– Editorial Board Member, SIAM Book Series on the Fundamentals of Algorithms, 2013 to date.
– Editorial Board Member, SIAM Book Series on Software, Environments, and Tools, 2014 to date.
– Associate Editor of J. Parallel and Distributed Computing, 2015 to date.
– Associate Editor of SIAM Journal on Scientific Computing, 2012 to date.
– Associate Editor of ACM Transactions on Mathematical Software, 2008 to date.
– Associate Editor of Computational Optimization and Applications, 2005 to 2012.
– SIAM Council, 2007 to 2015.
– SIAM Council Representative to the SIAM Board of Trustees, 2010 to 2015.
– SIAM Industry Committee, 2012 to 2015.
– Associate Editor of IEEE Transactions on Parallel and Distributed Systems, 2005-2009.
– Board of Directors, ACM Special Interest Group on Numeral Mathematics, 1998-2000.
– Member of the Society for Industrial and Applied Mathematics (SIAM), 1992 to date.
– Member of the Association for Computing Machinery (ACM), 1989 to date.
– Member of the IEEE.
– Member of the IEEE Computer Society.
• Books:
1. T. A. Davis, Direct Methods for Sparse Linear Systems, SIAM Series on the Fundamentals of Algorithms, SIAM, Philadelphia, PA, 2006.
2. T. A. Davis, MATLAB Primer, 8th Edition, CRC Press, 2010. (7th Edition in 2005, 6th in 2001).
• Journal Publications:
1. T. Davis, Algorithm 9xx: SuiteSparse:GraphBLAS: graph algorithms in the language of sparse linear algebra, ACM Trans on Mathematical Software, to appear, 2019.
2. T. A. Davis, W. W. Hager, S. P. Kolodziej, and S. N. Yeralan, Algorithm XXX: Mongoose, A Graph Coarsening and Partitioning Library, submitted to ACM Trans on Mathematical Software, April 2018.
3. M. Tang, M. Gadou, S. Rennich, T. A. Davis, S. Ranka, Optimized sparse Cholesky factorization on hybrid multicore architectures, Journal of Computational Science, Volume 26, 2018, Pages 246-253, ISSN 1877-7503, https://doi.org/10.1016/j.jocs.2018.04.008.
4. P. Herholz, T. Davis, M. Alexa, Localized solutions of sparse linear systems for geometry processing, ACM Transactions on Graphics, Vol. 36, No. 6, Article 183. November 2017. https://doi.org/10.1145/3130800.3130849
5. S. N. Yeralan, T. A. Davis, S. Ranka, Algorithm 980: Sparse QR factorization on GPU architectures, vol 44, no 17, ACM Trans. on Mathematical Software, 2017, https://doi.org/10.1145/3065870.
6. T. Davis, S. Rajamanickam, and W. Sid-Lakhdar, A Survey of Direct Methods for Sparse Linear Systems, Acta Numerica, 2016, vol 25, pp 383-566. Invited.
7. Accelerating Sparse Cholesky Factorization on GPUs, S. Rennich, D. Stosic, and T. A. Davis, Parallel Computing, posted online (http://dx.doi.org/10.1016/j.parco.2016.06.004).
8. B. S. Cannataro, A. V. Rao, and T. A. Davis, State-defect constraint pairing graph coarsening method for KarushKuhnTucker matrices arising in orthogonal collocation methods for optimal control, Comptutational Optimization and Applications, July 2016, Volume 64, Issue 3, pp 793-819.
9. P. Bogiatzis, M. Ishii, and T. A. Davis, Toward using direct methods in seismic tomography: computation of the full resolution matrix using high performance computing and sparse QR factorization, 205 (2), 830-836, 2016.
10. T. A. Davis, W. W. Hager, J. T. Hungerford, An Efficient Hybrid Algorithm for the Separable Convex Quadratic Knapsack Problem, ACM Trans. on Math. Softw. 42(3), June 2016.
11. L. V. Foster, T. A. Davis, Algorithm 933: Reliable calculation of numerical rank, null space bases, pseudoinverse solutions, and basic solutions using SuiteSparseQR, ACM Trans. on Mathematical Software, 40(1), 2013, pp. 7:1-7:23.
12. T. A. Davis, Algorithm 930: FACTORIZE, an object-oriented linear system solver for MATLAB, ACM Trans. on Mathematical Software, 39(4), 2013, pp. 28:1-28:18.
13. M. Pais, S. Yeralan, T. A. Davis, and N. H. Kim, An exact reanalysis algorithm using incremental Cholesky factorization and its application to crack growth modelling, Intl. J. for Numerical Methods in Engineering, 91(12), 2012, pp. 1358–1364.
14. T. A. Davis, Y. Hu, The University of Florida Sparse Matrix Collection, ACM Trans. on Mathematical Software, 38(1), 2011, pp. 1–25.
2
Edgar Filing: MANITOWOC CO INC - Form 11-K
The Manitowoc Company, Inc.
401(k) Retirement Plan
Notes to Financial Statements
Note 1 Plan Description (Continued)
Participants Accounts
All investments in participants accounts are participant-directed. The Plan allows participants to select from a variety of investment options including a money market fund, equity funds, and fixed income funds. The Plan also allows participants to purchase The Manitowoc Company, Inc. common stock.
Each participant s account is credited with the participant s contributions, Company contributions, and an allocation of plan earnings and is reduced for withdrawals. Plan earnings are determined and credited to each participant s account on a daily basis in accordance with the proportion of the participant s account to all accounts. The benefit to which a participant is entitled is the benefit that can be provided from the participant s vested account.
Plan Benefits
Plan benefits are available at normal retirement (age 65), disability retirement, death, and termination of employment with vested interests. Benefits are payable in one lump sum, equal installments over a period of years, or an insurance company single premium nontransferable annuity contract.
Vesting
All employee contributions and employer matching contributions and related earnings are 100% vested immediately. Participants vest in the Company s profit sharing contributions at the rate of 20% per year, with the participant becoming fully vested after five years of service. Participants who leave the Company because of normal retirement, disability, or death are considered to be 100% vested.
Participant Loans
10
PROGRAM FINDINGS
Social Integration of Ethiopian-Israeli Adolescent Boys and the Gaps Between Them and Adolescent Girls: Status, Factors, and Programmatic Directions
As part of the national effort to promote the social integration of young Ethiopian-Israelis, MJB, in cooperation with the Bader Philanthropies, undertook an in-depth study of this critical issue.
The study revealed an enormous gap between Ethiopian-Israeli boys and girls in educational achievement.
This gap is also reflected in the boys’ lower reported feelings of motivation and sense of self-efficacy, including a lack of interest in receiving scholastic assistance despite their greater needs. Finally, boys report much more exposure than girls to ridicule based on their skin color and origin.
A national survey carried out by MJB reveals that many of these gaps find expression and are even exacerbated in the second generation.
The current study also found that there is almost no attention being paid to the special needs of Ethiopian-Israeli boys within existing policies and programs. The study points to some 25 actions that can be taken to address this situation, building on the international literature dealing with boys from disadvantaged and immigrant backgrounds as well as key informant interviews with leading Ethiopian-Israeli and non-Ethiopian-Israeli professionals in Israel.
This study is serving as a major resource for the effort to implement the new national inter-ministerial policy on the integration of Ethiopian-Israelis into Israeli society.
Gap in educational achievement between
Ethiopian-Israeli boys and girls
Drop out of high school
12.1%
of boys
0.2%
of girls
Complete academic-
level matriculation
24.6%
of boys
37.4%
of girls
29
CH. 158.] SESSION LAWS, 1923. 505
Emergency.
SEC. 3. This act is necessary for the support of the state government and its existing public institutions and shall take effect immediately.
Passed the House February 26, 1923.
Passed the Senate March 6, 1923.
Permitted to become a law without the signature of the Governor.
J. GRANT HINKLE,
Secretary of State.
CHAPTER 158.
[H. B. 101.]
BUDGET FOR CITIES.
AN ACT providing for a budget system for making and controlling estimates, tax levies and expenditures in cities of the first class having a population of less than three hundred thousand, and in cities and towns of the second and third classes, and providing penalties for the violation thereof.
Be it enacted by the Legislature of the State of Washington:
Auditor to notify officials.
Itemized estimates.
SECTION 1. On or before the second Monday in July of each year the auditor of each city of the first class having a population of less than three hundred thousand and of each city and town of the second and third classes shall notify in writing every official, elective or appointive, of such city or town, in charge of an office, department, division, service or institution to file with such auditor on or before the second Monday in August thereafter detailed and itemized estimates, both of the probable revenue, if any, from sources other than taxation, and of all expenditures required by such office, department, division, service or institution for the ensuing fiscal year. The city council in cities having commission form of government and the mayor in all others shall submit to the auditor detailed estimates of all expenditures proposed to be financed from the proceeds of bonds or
────
__What to do__. Quote the listing above, but only from the line that shows "2. T. A. Davis, W." through the line that shows "8. B. S. Cannataro, A.".

__Worked solution__.
2. T. A. Davis, W. W. Hager, S. P. Kolodziej, and S. N. Yeralan, Algorithm XXX: Mongoose, A Graph Coarsening and Partitioning Library, submitted to ACM Trans on Mathematical Software, April 2018.
3. M. Tang, M. Gadou, S. Rennich, T. A. Davis, S. Ranka, Optimized sparse Cholesky factorization on hybrid multicore architectures, Journal of Computational Science, Volume 26, 2018, Pages 246-253, ISSN 1877-7503, https://doi.org/10.1016/j.jocs.2018.04.008.
4. P. Herholz, T. Davis, M. Alexa, Localized solutions of sparse linear systems for geometry processing, ACM Transactions on Graphics, Vol. 36, No. 6, Article 183. November 2017. https://doi.org/10.1145/3130800.3130849
5. S. N. Yeralan, T. A. Davis, S. Ranka, Algorithm 980: Sparse QR factorization on GPU architectures, vol 44, no 17, ACM Trans. on Mathematical Software, 2017, https://doi.org/10.1145/3065870.
6. T. Davis, S. Rajamanickam, and W. Sid-Lakhdar, A Survey of Direct Methods for Sparse Linear Systems, Acta Numerica, 2016, vol 25, pp 383-566. Invited.
7. Accelerating Sparse Cholesky Factorization on GPUs, S. Rennich, D. Stosic, and T. A. Davis, Parallel Computing, posted online (http://dx.doi.org/10.1016/j.parco.2016.06.004).
8. B. S. Cannataro, A. V. Rao, and T. A. Davis, State-defect constraint pairing graph coarsening method for KarushKuhnTucker matrices arising in orthogonal collocation methods for optimal control, Comptutational Optimization and Applications, July 2016, Volume 64, Issue 3, pp 793-819.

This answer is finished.